La cámara de televisión enfoca a unos ancianos que visten guayaberas blancas tocados con sombreros de yarey y el locutor grita con voz de tiple: «¡Viva la juventud cubana!»
Eso fue el pasado 1 de mayo, en plaza de nombre en litigio ―como casi todo en el país de marras―, que si cívica, que si de la revolución.
Días más tarde la junta de venerables nombra nuevo cofrade. Cofrade viejo, en verdad.
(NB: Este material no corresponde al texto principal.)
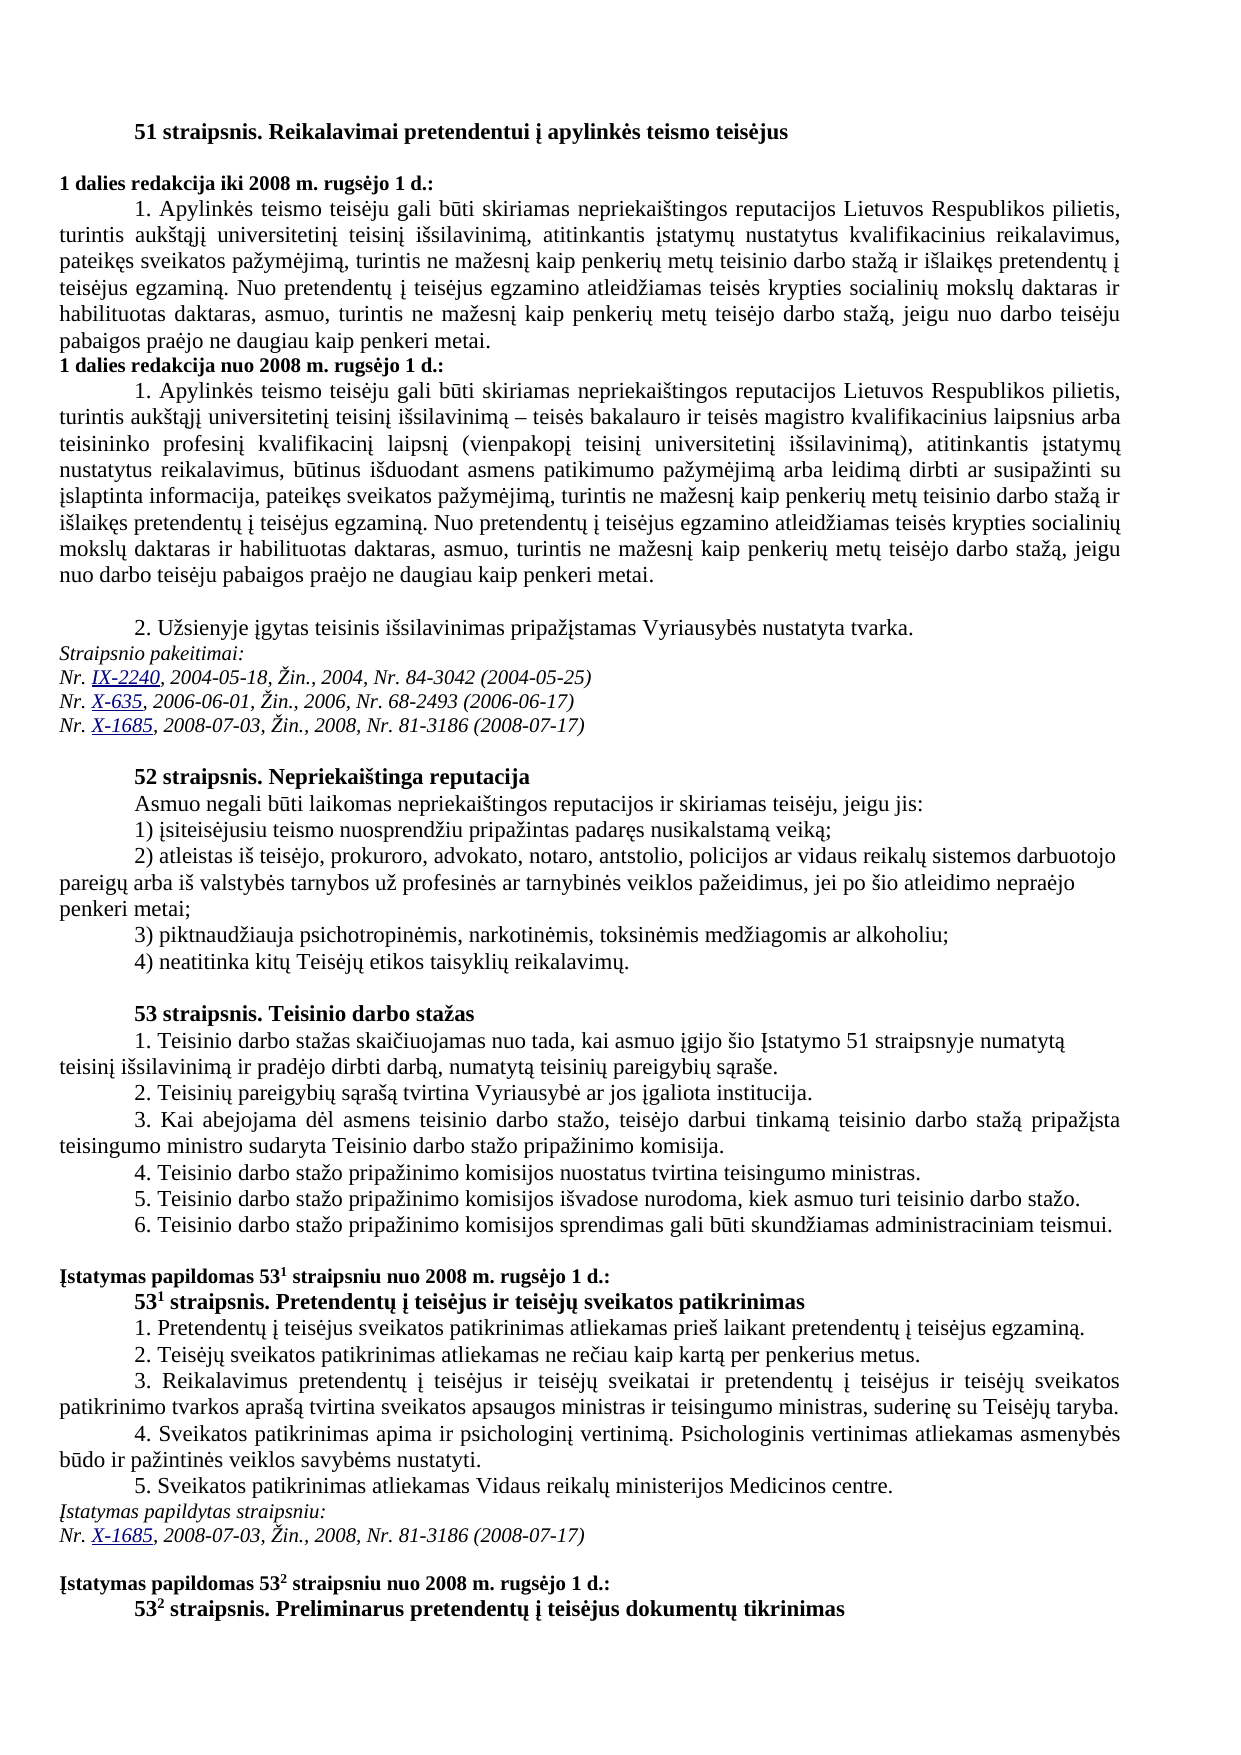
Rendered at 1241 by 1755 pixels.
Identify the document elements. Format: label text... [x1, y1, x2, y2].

text 532 straipsnis. Preliminarus pretendentų į teisėjus dokumentų tikrinimas [59, 1595, 1122, 1621]
text 4) neatitinka kitų Teisėjų etikos taisyklių reikalavimų. [59, 948, 1122, 974]
text 2. Teisinių pareigybių sąrašą tvirtina Vyriausybė ar jos įgaliota institucija. [59, 1079, 1122, 1106]
text 1 dalies redakcija iki 2008 m. rugsėjo 1 d.: [59, 171, 1122, 195]
text Įstatymas papildomas 532 straipsniu nuo 2008 m. rugsėjo 1 d.: [59, 1571, 1122, 1595]
text Nr. X-1685, 2008-07-03, Žin., 2008, Nr. 81-3186 (2008-07-17) [59, 713, 1122, 737]
text 2. Užsienyje įgytas teisinis išsilavinimas pripažįstamas Vyriausybės nustatyta tvarka. [59, 614, 1122, 641]
text 2. Teisėjų sveikatos patikrinimas atliekamas ne rečiau kaip kartą per penkerius metus. [59, 1341, 1122, 1367]
text Nr. X-635, 2006-06-01, Žin., 2006, Nr. 68-2493 (2006-06-17) [59, 689, 1122, 713]
text Asmuo negali būti laikomas nepriekaištingos reputacijos ir skiriamas teisėju, jeigu jis: [59, 789, 1122, 816]
text 1 dalies redakcija nuo 2008 m. rugsėjo 1 d.: [59, 353, 1122, 377]
text 52 straipsnis. Nepriekaištinga reputacija [59, 763, 1122, 789]
text 5. Sveikatos patikrinimas atliekamas Vidaus reikalų ministerijos Medicinos centre. [59, 1472, 1122, 1499]
text 6. Teisinio darbo stažo pripažinimo komisijos sprendimas gali būti skundžiamas administraciniam teismui. [59, 1211, 1122, 1238]
text 1. Apylinkės teismo teisėju gali būti skiriamas nepriekaištingos reputacijos Lietuvos Respublikos pilietis, turintis aukštąjį universitetinį teisinį išsilavinimą – teisės bakalauro ir teisės magistro kvalifikacinius laipsnius arba teisininko profesinį kvalifikacinį laipsnį (vienpakopį teisinį universitetinį išsilavinimą), atitinkantis įstatymų nustatytus reikalavimus, būtinus išduodant asmens patikimumo pažymėjimą arba leidimą dirbti ar susipažinti su įslaptinta informacija, pateikęs sveikatos pažymėjimą, turintis ne mažesnį kaip penkerių metų teisinio darbo stažą ir išlaikęs pretendentų į teisėjus egzaminą. Nuo pretendentų į teisėjus egzamino atleidžiamas teisės krypties socialinių mokslų daktaras ir habilituotas daktaras, asmuo, turintis ne mažesnį kaip penkerių metų teisėjo darbo stažą, jeigu nuo darbo teisėju pabaigos praėjo ne daugiau kaip penkeri metai. [59, 377, 1122, 588]
text 3. Kai abejojama dėl asmens teisinio darbo stažo, teisėjo darbui tinkamą teisinio darbo stažą pripažįsta teisingumo ministro sudaryta Teisinio darbo stažo pripažinimo komisija. [59, 1106, 1122, 1158]
text 2) atleistas iš teisėjo, prokuroro, advokato, notaro, antstolio, policijos ar vidaus reikalų sistemos darbuotojo pareigų arba iš valstybės tarnybos už profesinės ar tarnybinės veiklos pažeidimus, jei po šio atleidimo nepraėjo penkeri metai; [59, 842, 1122, 921]
text 531 straipsnis. Pretendentų į teisėjus ir teisėjų sveikatos patikrinimas [59, 1288, 1122, 1314]
text Straipsnio pakeitimai: [59, 641, 1122, 665]
text Įstatymas papildytas straipsniu: [59, 1499, 1122, 1523]
text Nr. IX-2240, 2004-05-18, Žin., 2004, Nr. 84-3042 (2004-05-25) [59, 665, 1122, 689]
text 53 straipsnis. Teisinio darbo stažas [59, 1000, 1122, 1027]
text 1) įsiteisėjusiu teismo nuosprendžiu pripažintas padaręs nusikalstamą veiką; [59, 816, 1122, 842]
text 4. Teisinio darbo stažo pripažinimo komisijos nuostatus tvirtina teisingumo ministras. [59, 1158, 1122, 1185]
text 1. Pretendentų į teisėjus sveikatos patikrinimas atliekamas prieš laikant pretendentų į teisėjus egzaminą. [59, 1314, 1122, 1341]
text 3) piktnaudžiauja psichotropinėmis, narkotinėmis, toksinėmis medžiagomis ar alkoholiu; [59, 921, 1122, 948]
text 5. Teisinio darbo stažo pripažinimo komisijos išvadose nurodoma, kiek asmuo turi teisinio darbo stažo. [59, 1185, 1122, 1211]
text 1. Teisinio darbo stažas skaičiuojamas nuo tada, kai asmuo įgijo šio Įstatymo 51 straipsnyje numatytą teisinį išsilavinimą ir pradėjo dirbti darbą, numatytą teisinių pareigybių sąraše. [59, 1027, 1122, 1079]
text Įstatymas papildomas 531 straipsniu nuo 2008 m. rugsėjo 1 d.: [59, 1264, 1122, 1288]
text 51 straipsnis. Reikalavimai pretendentui į apylinkės teismo teisėjus [59, 118, 1122, 144]
text 1. Apylinkės teismo teisėju gali būti skiriamas nepriekaištingos reputacijos Lietuvos Respublikos pilietis, turintis aukštąjį universitetinį teisinį išsilavinimą, atitinkantis įstatymų nustatytus kvalifikacinius reikalavimus, pateikęs sveikatos pažymėjimą, turintis ne mažesnį kaip penkerių metų teisinio darbo stažą ir išlaikęs pretendentų į teisėjus egzaminą. Nuo pretendentų į teisėjus egzamino atleidžiamas teisės krypties socialinių mokslų daktaras ir habilituotas daktaras, asmuo, turintis ne mažesnį kaip penkerių metų teisėjo darbo stažą, jeigu nuo darbo teisėju pabaigos praėjo ne daugiau kaip penkeri metai. [59, 195, 1122, 353]
text 3. Reikalavimus pretendentų į teisėjus ir teisėjų sveikatai ir pretendentų į teisėjus ir teisėjų sveikatos patikrinimo tvarkos aprašą tvirtina sveikatos apsaugos ministras ir teisingumo ministras, suderinę su Teisėjų taryba. [59, 1367, 1122, 1420]
text Nr. X-1685, 2008-07-03, Žin., 2008, Nr. 81-3186 (2008-07-17) [59, 1523, 1122, 1547]
text 4. Sveikatos patikrinimas apima ir psichologinį vertinimą. Psichologinis vertinimas atliekamas asmenybės būdo ir pažintinės veiklos savybėms nustatyti. [59, 1420, 1122, 1472]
De apellido Lussón, con historial en las mismas guerrillas que auparon a esos viejos y antes, ¡vaya!, tronado por ellos mismos.
Seguidamente viaja cantante dizque contestatario a la ciudad donde viven todos los viejos, más otros, que huyeron de los viejos primeros y dice que no le gustan los actos de repudio que los viejos, los primeros y los segundos, auspician.
Antes o al mismo tiempo o vaya usted a saber, cesan, cese con fecha de término, los mencionados actos de repudio a instancias de un cura de relevancia. Relevante entre curas y parece que también entre los viejos del «¡Viva la juventud cubana!»
Seguidamente viaja al país una mujer, brillante parlamentaria española, para enseñar a un buen señor cómo se organiza un partido político desde la nada. Partido con el que remover el dominio del yarey. Los sombreritos ni se inmutan ante ese conato de ventolera.
Inmediatamente después un empresario que comparte nacionalidad con la ilustre pedagoga felicita al Comandante Yarey, suerte de viejo de todos los viejos, por su extraordinaria lucidez.
El color del verano. Así tituló Reinaldo Arenas novela hilarante sobre ese país imposible.
El olor del metano podría titularse la que cuente ahora la actualidad de ese país cada vez más curioso. El metano, ya saben: masivo, inocuo y a la vez explosivo.
El reto de su protagonista sería resolver esa última dualidad pareciera que imposible. La clave, se me ocurre, deberá encontrarla en el trenzado del yarey.